Opinión | Notas sobre cine

'Del revés 2': yo soy hijo de Pixar

Una imagen de 'Inside Out 2'.

Una imagen de 'Inside Out 2'. / Disney +

Vivimos varios nacimientos en nuestra vida: uno lo marca el útero de nuestra madre, que en mi caso la espera se dilató más allá del horario reglamentario del hospital, y el otro, de carácter epifánico, se nos revela con todos los focos apuntando a nuestra dirección. Hacia un semblante que también en mi caso se encontraba en el umbral de la negación de ser niño y el ansia de conocer los cambios que se producían en su cuerpo. En el momento que justo no entiendes lo que ves por dentro no quieres que te alumbren por fuera, que desnuden tus complejos y encima lo agranden desde el móvil de tu compañero de clase.

Yo era Riley en 2015, con una cabeza incapaz de concentrar toda la ilusión de lo desconocido y el miedo a descubrir que lo misterioso, una aventura que se prolongaba entre páginas de libros y pachangas de fútbol, podría tener un reverso inesperado. Como el gato de Schrodinger, la decisión de levantar la tapa comenzaba a pesar más que la adrenalina de lo irrevelado. Mejor conocido que conocer, el enunciado que me repetía blindando mi zona de confort. En mi mente gobernaba el miedo, y no como un consejo de ministros que se extendía cromáticamente del amarillo al morado, era un bipartidismo estancado. Como Riley, alguien que veía como sus islas se venían abajo y se agarraba a los pedazos caídos pensando que todo vuelve a recomponerse frunciendo los ojos, como si fuéramos a hacer magia desde la inmovilidad de una mirada, aferrándose al poder imbatible de un niño asustado.

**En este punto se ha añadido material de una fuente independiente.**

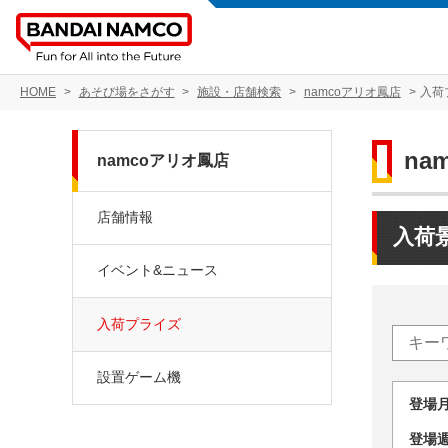
HOME
あそび場をさがす
施設・店舗検索
namcoアリオ鳳店
入荷
na
namcoアリオ鳳店
店舗情報
入荷
イベント&ニュース
入荷プライズ
設置ゲーム機
登場
登場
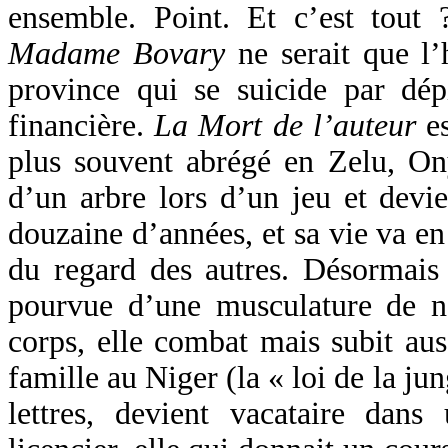
ensemble. Point. Et c’est tout
Madame Bovary
ne serait que l’
province qui se suicide par dé
financière.
La Mort de l’auteur
es
plus souvent abrégé en Zelu, O
d’un arbre lors d’un jeu et devie
douzaine d’années, et sa vie va en
du regard des autres. Désormais
pourvue d’une musculature de n
corps, elle combat mais subit aus
famille au Niger (la « loi de la jun
lettres, devient vacataire dans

Pero ese 2015 vi Inside Out y empecé a ver el mundo del revés. Yo me di la vuelta y las cosas parecían distintas. Las migajas de esos recuerdos hilvanados por una especie de sistema de poleas habían menguado en una esfera resplandeciente, llena de vida, que de tanto abrazarla con violencia había vahado su contenido, unas lágrimas que humedecían una luz tan intensa como cegadora.

De nuevo con Pixar, en una versión malagueña del Andy de Toy Story 3, aprendí a dejar almacenado en esa estantería laberíntica todo lo que fui para seguir siendo. Los amigos de la urba que se mudaban para no volver, las tardes de un jardín donde ahora reinaba el silencio, el balón que quedaba descorchado del propio desuso ahora visualizaban un nuevo colegio divisado desde la ventana, sintonizando los alaridos triunfales del recreo de tantos que todavía no conocía. Transformar la tristeza de lo que queda para seguir siendo, en una nostalgia generosa que tiende la mano al miedo.

Al ver Inside Out, otro niño nació en la pantalla, y con otros aún más niños que compartían el espacio lloroso de unos adultos que veían la vida más allá de los colores, podíamos pensar en una sala de neonatología donde tantos pequeños empezaban a votar el gobierno que empezaría a presidir su cabeza: desde Alegría, hasta Ira o Asco. Ese ya adolescente, que no hallaba palabra en sus emociones, lo veía simplificado en un abrazo de Riley a sus padres.

Pixar me enseñó a crecer toda la vida, un mosaico de personajes que también perseguían sueños, se les eran arrebatados o simplemente se iban dando cuenta de su imposibilidad. Pixar me sigue enseñando a crecer, ahora con un poco más de barba, pero sin controlar el futuro. Sin saber que carajos va a pasar. No sé donde está el límite en el mundo y por eso me siento un poco Marlin buscando a Nemo. Indefenso, pero armado con todo lo que tengo. Le dije a un amigo que la magia de las mejores películas es que cuando tú la viste por primera vez la vio otra persona. Cada vez que veo una película de Pixar hay alguien que dejó de verla.

Más allá de la expectación de una secuela de Inside Out, la película que también me apetece ver y no lo harán mis ojos es la que se producirá en la sala del cine con tantos niños que, como Riley, como yo en 2015, verán como sus islas se vendrán abajo.